DATA SHOWN: Begin

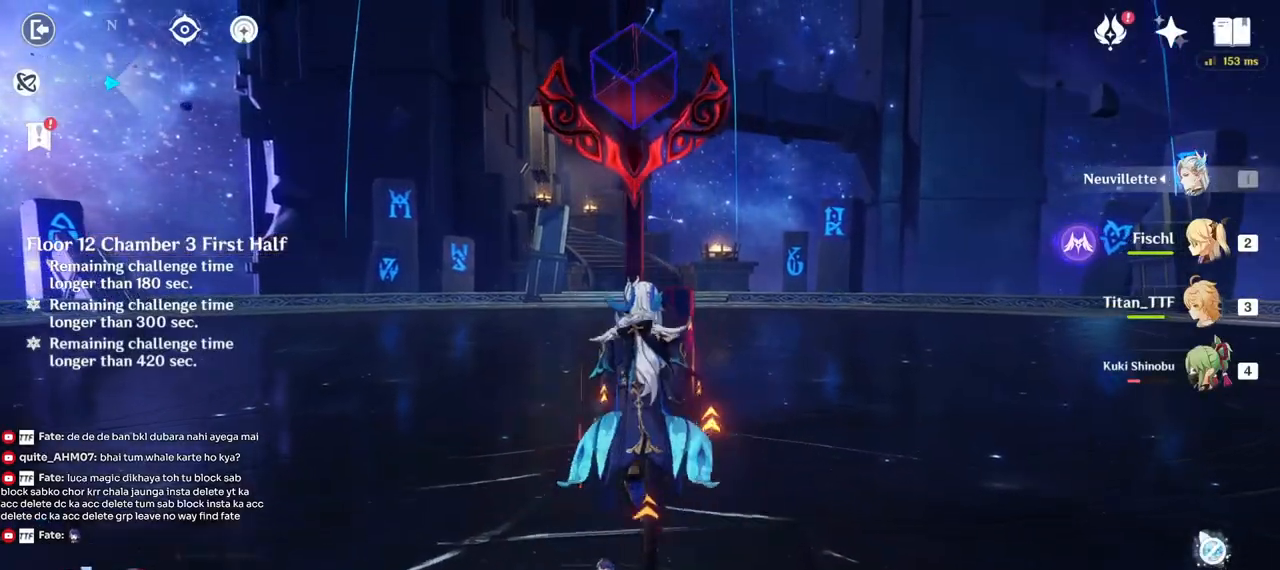
{"keys": ["w"], "mouse": [], "events": []}
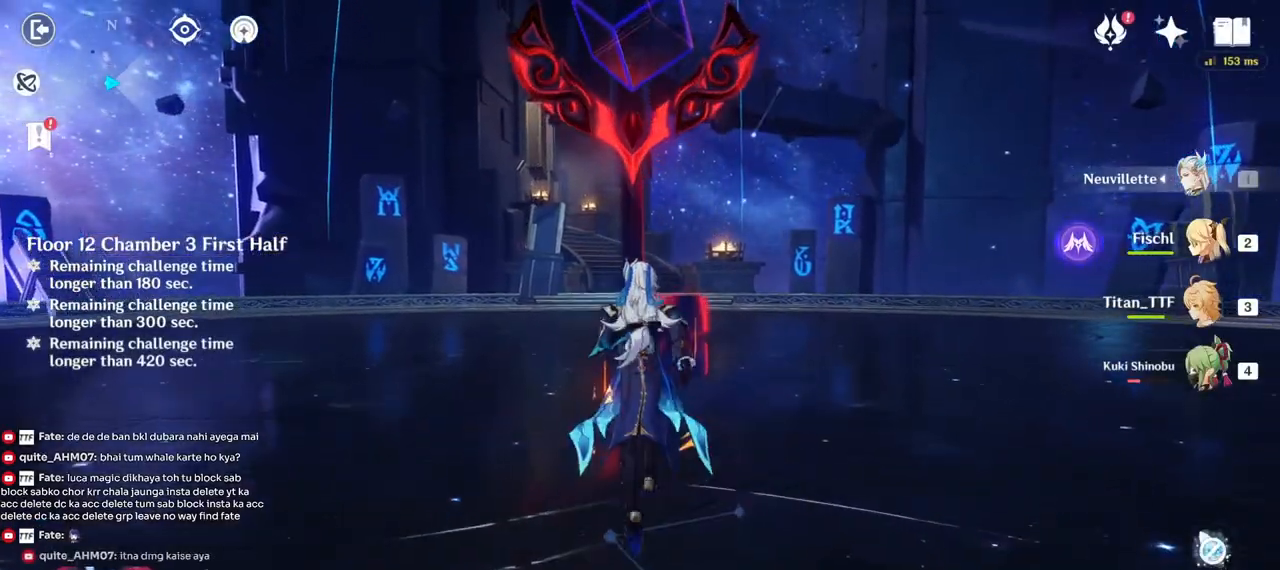
{"keys": [], "mouse": [], "events": [[83, "w", "up"]]}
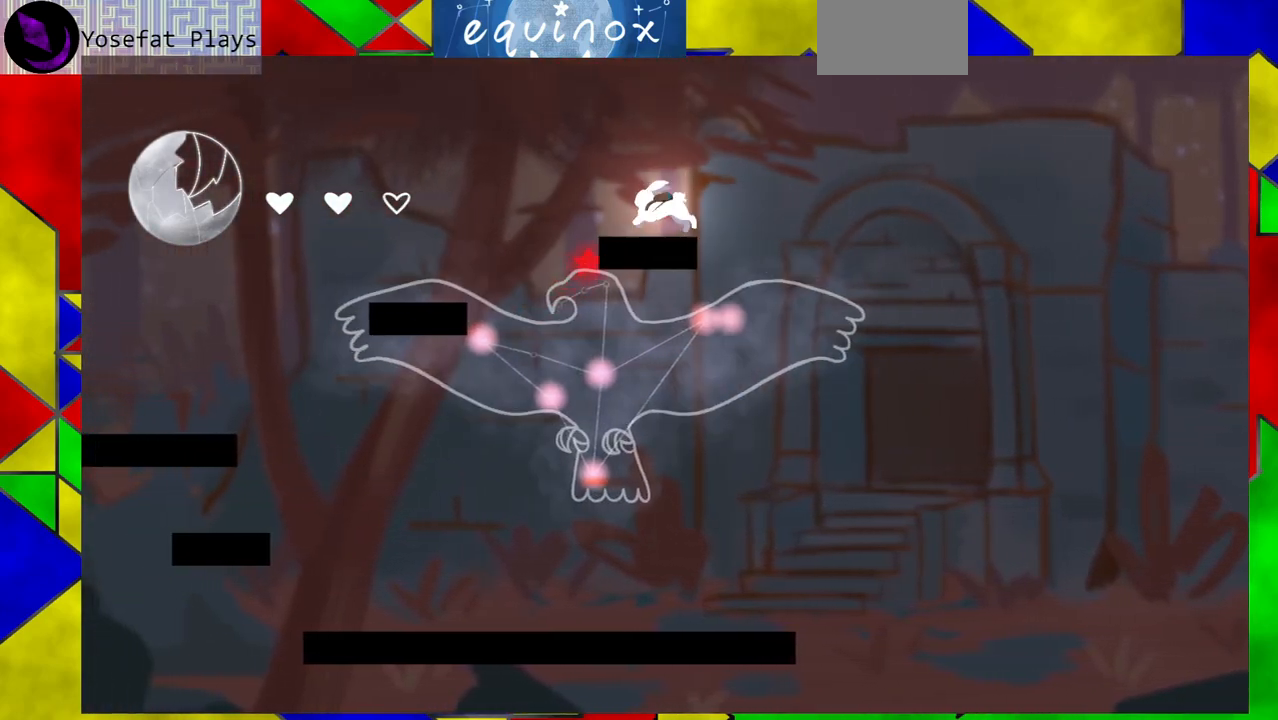
Gameplay with a controller (Nintendo layout); each line is a JSON object with the inputs held at the frame after it. "events" lists button and stick changes between this image and that frame as [ms after this image, input, new state], when the widget could be followed in between. Not read: L1 L2 L3 R1 R2 R3 left_stick right_stick.
{"buttons": ["B", "DPAD_LEFT"], "events": [[50, "DPAD_LEFT", "up"], [100, "B", "down"], [433, "DPAD_LEFT", "down"]]}
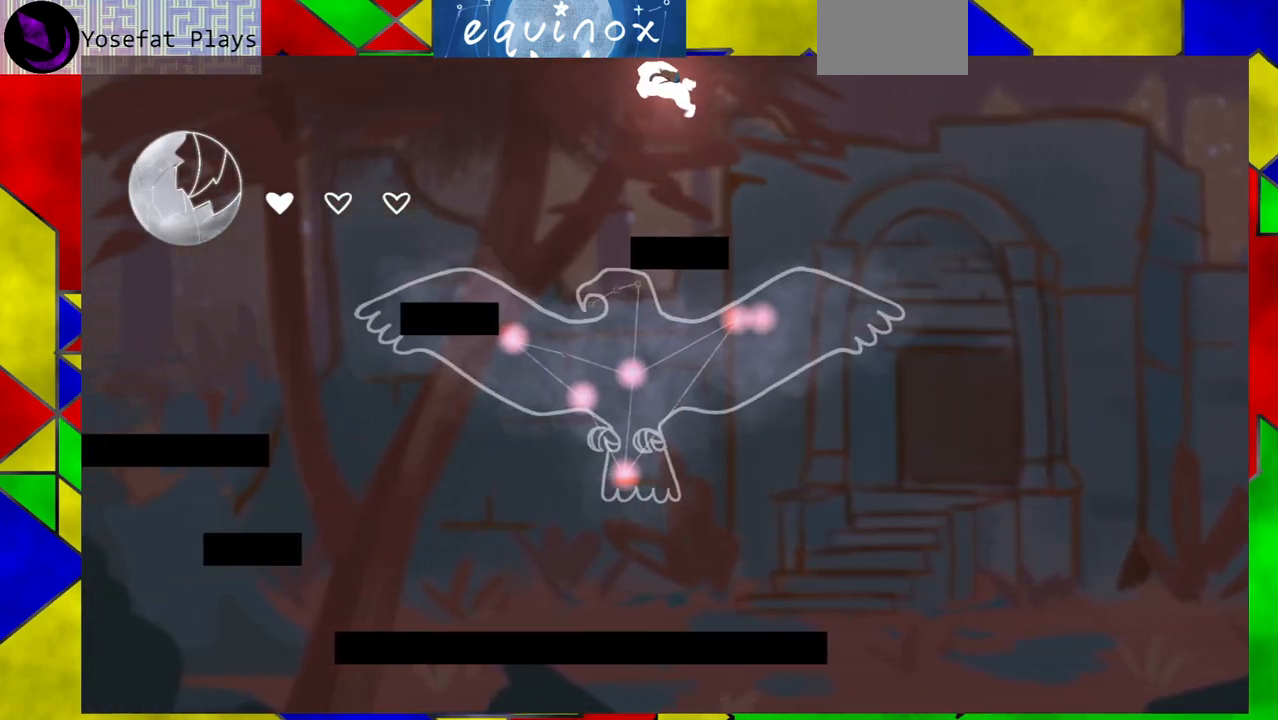
{"buttons": ["B", "DPAD_LEFT"], "events": [[100, "B", "up"], [350, "B", "down"]]}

DATA SHOWN: End

WORK ITEM. Search the listing for the word "down". Copy every line in which it occurs.

WRITTEN RESPONSE.
{"buttons": ["B", "DPAD_LEFT"], "events": [[50, "DPAD_LEFT", "up"], [100, "B", "down"], [433, "DPAD_LEFT", "down"]]}
{"buttons": ["B", "DPAD_LEFT"], "events": [[100, "B", "up"], [350, "B", "down"]]}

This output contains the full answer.